The runaway American dream

Il Boss è tornato a Roma, la "città più bella del mondo" e ci accoglie in un italiano un po' arrugginito (malgrado le radici materne) con "Roma, daje!" giusto per far esplodere i 70.000 al Circo Massimo, così, per alleggerire l'attesa...




Un concerto di Springsteen non è un semplice evento musicale, ovvero, lo è - ci mancherebbe altro - ma solo in parte, solo ad una prima lettura superficiale: il Boss è genuinamente "blood, flesh and tears" dell'America contemporanea, lui rappresenta tutto ciò che la cultura popolare - nel senso più alto, non diminutivo - può proporre al mondo.

Tra le righe degli spartiti, tra una nota e l'altra si stende la tradizione orale e quella letteraria, la memoria collettiva e quella personale dell'America, una memoria che si fa testo, trama, "plot" per dar vita e dei mini romanzi in musica, erede della tradizione Mozartiana, volendo spingerci un po' più indietro, per cui il libretto è parte potente dell'opera, e Don Giovanni, o Figaro, non troverebbero voce se dietro la musica non ci fosse il testo.

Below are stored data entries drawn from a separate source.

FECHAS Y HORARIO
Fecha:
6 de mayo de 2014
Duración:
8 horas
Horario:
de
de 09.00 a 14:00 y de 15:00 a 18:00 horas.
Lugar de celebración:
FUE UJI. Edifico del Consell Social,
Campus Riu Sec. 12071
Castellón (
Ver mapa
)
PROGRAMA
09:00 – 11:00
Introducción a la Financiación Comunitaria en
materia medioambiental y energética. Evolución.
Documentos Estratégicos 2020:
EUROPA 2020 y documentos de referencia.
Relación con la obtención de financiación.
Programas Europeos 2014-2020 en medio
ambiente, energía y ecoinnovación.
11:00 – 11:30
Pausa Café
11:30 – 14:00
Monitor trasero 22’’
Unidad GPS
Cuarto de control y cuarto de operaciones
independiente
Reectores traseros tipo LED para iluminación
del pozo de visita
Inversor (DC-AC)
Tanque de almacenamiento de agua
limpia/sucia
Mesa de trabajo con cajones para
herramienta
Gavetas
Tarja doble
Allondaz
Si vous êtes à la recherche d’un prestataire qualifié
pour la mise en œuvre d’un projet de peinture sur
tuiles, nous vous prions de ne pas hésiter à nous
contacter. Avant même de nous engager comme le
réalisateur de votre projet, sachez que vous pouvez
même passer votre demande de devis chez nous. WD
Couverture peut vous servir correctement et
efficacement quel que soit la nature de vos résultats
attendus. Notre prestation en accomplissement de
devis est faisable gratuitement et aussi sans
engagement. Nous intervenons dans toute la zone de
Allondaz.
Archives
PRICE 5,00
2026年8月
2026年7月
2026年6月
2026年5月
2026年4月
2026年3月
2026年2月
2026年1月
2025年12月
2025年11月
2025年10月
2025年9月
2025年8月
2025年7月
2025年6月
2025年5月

Il bello dei suoi show (concerto è un termine riduttivo per lui) è che ognuno può trovarci  qualcosa che sente solo "suo",  in un processo immediato di personificazione, di appropriazione di quei miti moderni che il Boss descrive come antieroi nei suoi testi.  Ogni singolo spettatore si lega  - quasi come per affinità elettiva - ad uno o all'altro pezzo, e lo fa suo, si immedesima nella musica e nel testo.